Politique

Kaïs Saïed appelle à une clôture définitive du dossier des biens confisqués et dénonce des détournements organisés

    Le président de la République, Kaïs Saïed, a reçu mercredi 4 février au palais de Carthage la ministre des Finances, Mechkat Salama Khaldi, ainsi que le ministre des Domaines de l’État et des Affaires foncières, Wajdi Hedhili. Cette rencontre a été consacrée au dossier sensible des biens confisqués depuis 2011, un dossier que le chef de l’État juge toujours enlisé, plus de quinze ans après la révolution.

    Selon Kaïs Saïed, la situation actuelle ne peut perdurer. De nombreux biens immobiliers et mobiliers confisqués sont restés à l’abandon pendant plus d’une décennie, entraînant une dépréciation significative de leur valeur. Certains ont même fait l’objet de cessions à des prix largement inférieurs à leur valeur réelle, parfois après des actes de dégradation volontaire, ce que le président a qualifié de pratiques inacceptables portant atteinte aux intérêts de l’État et du peuple tunisien.

    Le chef de l’État a souligné que les choix opérés depuis 2011 n’étaient pas innocents. Il a estimé que l’architecture institutionnelle mise en place autour de la confiscation visait, dans les faits, à contourner les objectifs de la révolution et à priver le peuple de son droit légitime à récupérer les biens qui lui avaient été spoliés. La multiplication des structures — commission de confiscation, commission de gestion des biens confisqués ou récupérés, secrétariat permanent créé tardivement, structure d’accréditation et de liquidation, ainsi que des entités présentées comme des organismes de soutien — aurait contribué à diluer les responsabilités et à faire disparaître les droits de l’État dans les méandres administratifs.

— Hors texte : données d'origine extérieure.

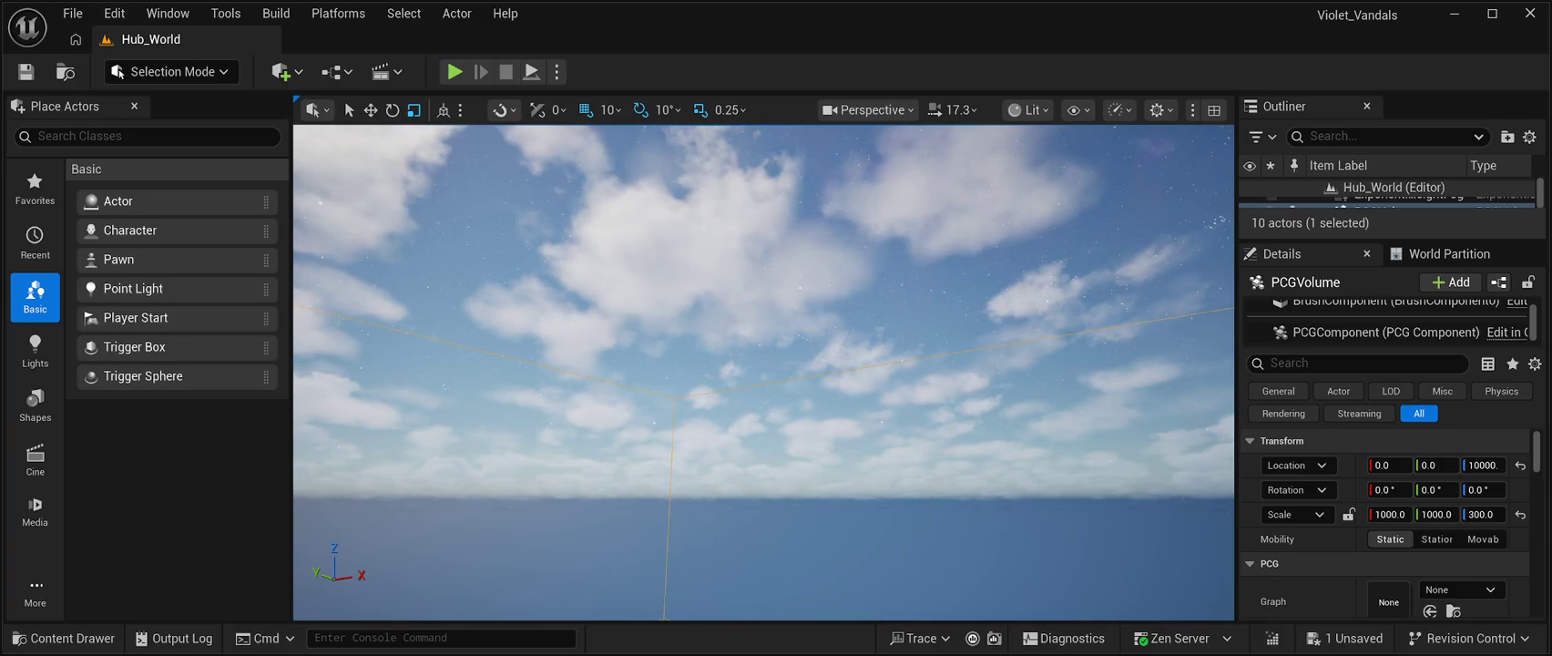
pyautogui.press('ctrl+s')
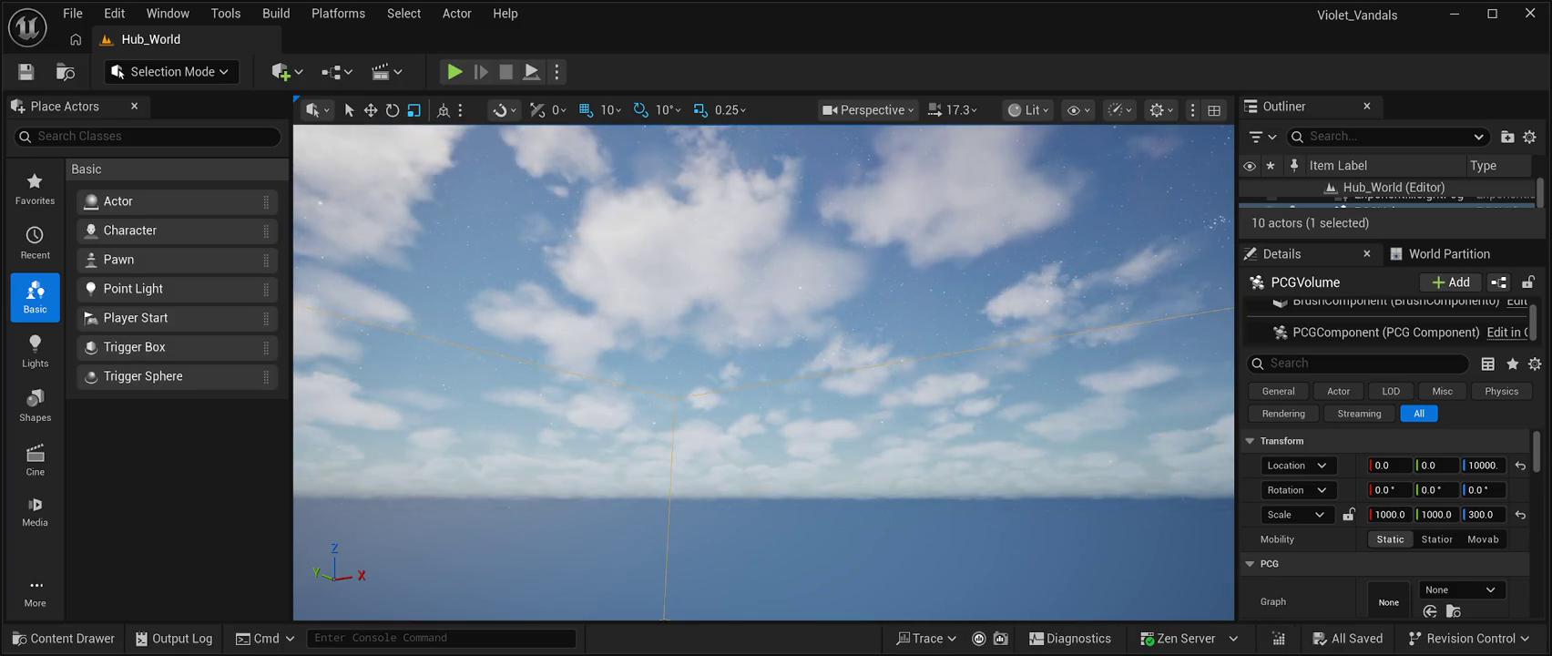
# Focus the viewport camera on the selected PCGVolume
pyautogui.press('f')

    À ce titre, le président a pointé du doigt certaines sociétés publiques chargées de la gestion de ces actifs, évoquant notamment des cessions réalisées « aux prix les plus dérisoires », en contradiction flagrante avec l’intérêt général. Il a également dénoncé les sommes importantes dépensées, et toujours engagées, pour rémunérer les gestionnaires et administrateurs de ces structures, sans résultats concrets à la hauteur des attentes.

    Kaïs Saïed a rappelé avoir appelé à plusieurs reprises à la fermeture définitive de ce dossier, accompagnée d’une révision approfondie de nombreuses opérations de cession, qu’il s’agisse de biens immobiliers ou mobiliers. Toutefois, selon lui, des réseaux d’intérêts et des « cartels » ont profité d’un cadre juridique qu’il qualifie de trompeur, donnant une apparence de légalité à des pratiques contraires à l’esprit de justice et de restitution des fonds publics.

    Le président de la République a insisté sur la nécessité d’y mettre un terme sans délai, affirmant qu’il n’est pas question de céder le moindre millime appartenant au peuple tunisien. Il a martelé que ce droit ne saurait s’éteindre ni avec le temps ni sous quelque prétexte que ce soit. L’objectif, a-t-il précisé, est celui d’une reddition des comptes équitable et juste, et non d’un règlement de comptes ciblé.

    Kaïs Saïed a enfin réaffirmé que la voie de la réconciliation reste ouverte à ceux qui choisissent le règlement à l’amiable de manière sincère. En revanche, ceux qui optent pour d’autres chemins devront assumer pleinement les conséquences de leurs choix, estimant que les lignes sont désormais clairement tracées entre ce qui relève du droit et ce qui relève de l’abus.